Just finished this too and am organizing my thoughts for a review. **Loved** how she looked at the different facets of love--and also morality and justice--returning to them with new insights and unfolding them in different ways,** and loved how this happened through *conversation*. Drama and tension can be very present even without people buckling a single swash. Plus: humor! I laughed at some of the parson's lines.
Gray is very good at creating prickly characters who are very sympathetic in spite of being prickly (thinking of some things written under a different name), but in those books, the prickly characters were the viewpoint characters. Here, because the parson rather than the dragon was the viewpoint character, I at first didn't really *like* the dragon, though I had pity for him. But he's grown on me a lot as I've let the book sit with me, and I think that's in part because I love the parson so much, and I can see *his* feelings about the the dragon deepening.

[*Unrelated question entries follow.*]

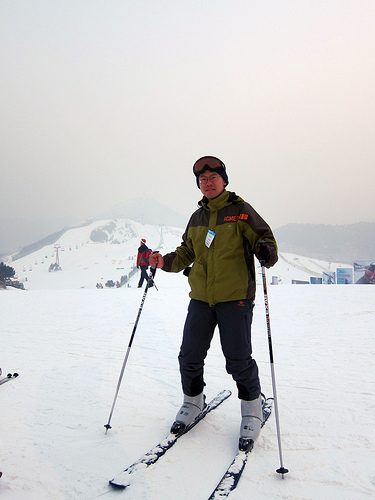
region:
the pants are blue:
[150, 277, 270, 403]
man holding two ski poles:
[103, 139, 310, 499]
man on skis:
[135, 118, 305, 472]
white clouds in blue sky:
[18, 19, 46, 59]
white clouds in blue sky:
[18, 41, 83, 110]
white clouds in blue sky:
[37, 97, 82, 148]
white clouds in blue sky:
[204, 75, 273, 100]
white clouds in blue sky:
[285, 112, 338, 184]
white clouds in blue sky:
[82, 15, 192, 114]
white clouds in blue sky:
[201, 51, 283, 149]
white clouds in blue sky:
[77, 28, 147, 103]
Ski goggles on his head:
[185, 148, 233, 178]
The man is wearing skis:
[82, 369, 297, 497]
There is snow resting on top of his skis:
[127, 430, 232, 498]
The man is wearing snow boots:
[153, 370, 272, 448]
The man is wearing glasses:
[195, 174, 226, 186]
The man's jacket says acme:
[219, 212, 240, 223]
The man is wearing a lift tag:
[196, 224, 226, 254]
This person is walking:
[124, 218, 158, 282]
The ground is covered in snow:
[18, 292, 95, 490]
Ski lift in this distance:
[17, 238, 94, 268]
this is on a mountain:
[43, 128, 332, 390]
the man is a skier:
[99, 228, 268, 406]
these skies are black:
[113, 396, 291, 491]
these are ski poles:
[97, 243, 327, 456]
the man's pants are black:
[189, 297, 267, 366]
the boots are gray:
[166, 384, 259, 446]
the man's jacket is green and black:
[166, 207, 265, 292]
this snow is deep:
[36, 276, 147, 405]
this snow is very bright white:
[19, 281, 137, 411]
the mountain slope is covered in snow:
[52, 231, 123, 302]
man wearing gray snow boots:
[169, 391, 272, 441]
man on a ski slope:
[154, 371, 309, 493]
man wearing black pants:
[174, 290, 264, 411]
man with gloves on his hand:
[253, 240, 272, 262]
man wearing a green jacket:
[188, 203, 251, 297]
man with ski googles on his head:
[189, 155, 228, 174]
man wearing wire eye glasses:
[193, 173, 219, 185]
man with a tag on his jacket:
[200, 227, 224, 250]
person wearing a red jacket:
[133, 246, 147, 269]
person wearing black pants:
[133, 261, 153, 293]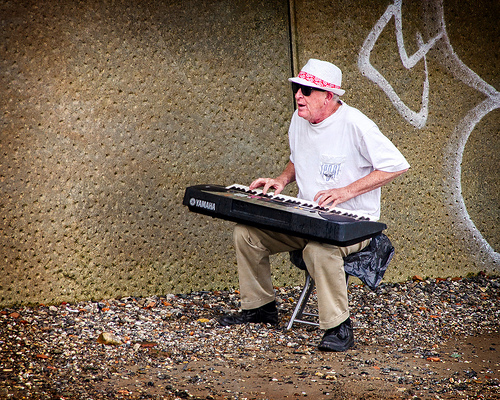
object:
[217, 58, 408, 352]
man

**I really loved, for instance, how at appropriate moments we first feel pity for the fairy, treated so badly by the people at the Briarley estate, and then see from another perspective how the fairy's own actions were excessively vindictive. Fairies are always laying down excessive punishments in stories, but while in fairy tales that has the effect of reinforcing aspirational norms (like "be kind to strangers in need"), Gray goes beyond that and looks at what it means for human failings to be punished so harshly. What I love is that the story carries off both things with sincerity and and passion.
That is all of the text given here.